*WHAT YOU SHOULD DO*
Each line below that includes "Figure" counts once; report the total and nothing more.

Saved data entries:
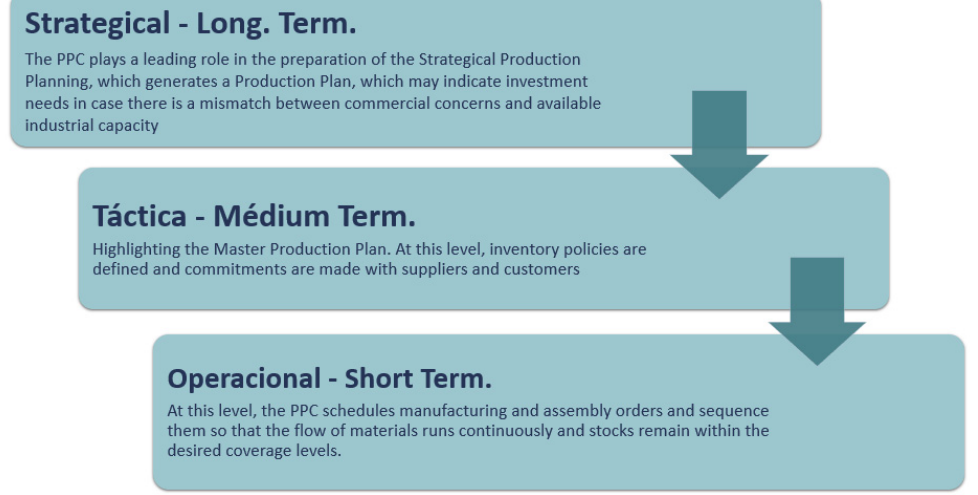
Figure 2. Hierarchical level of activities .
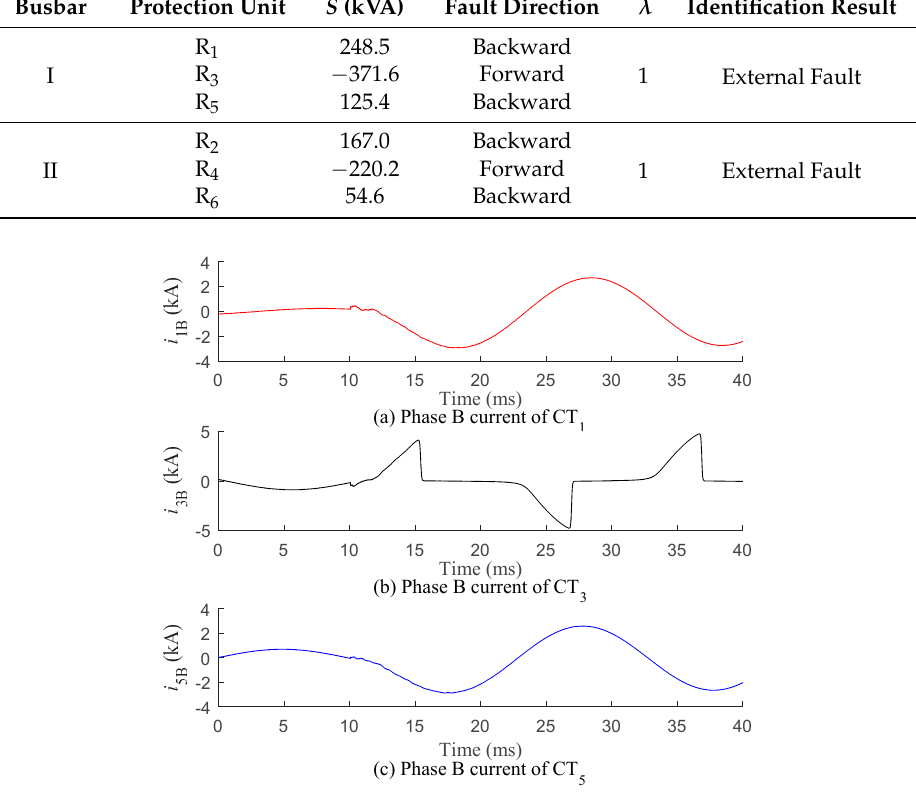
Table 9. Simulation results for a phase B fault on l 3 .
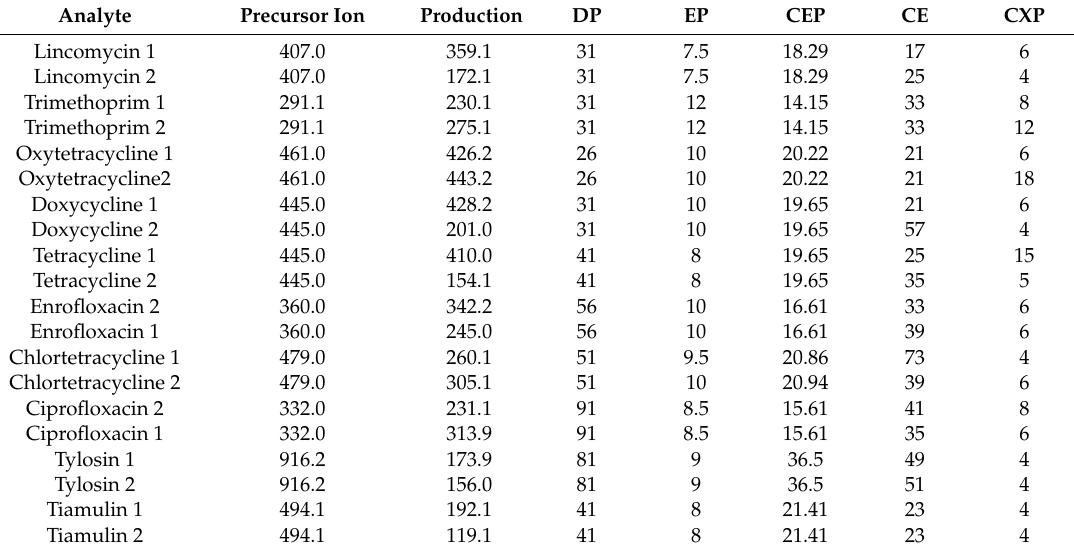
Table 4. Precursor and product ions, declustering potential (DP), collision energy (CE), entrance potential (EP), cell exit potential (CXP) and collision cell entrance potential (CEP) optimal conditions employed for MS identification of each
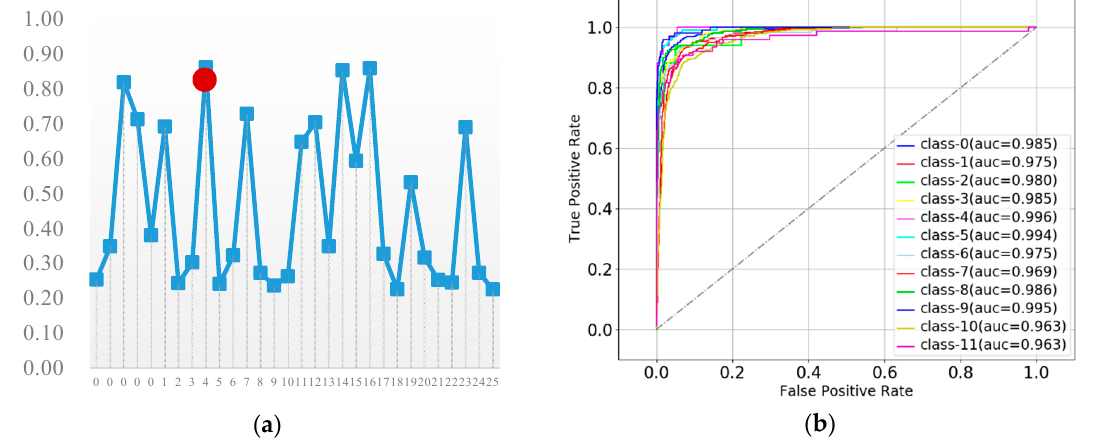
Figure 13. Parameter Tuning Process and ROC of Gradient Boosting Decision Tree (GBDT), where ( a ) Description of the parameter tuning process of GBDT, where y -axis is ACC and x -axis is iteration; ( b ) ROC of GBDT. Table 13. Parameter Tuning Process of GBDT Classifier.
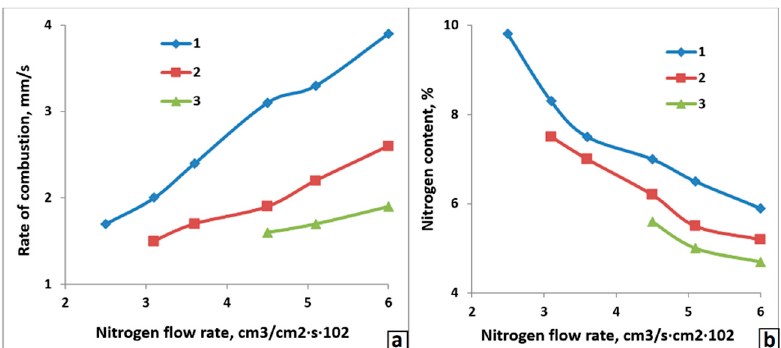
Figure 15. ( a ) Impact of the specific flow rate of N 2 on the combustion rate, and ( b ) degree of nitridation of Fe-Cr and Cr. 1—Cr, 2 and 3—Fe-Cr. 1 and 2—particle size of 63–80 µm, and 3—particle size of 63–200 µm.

*YOUR RESPONSE*
3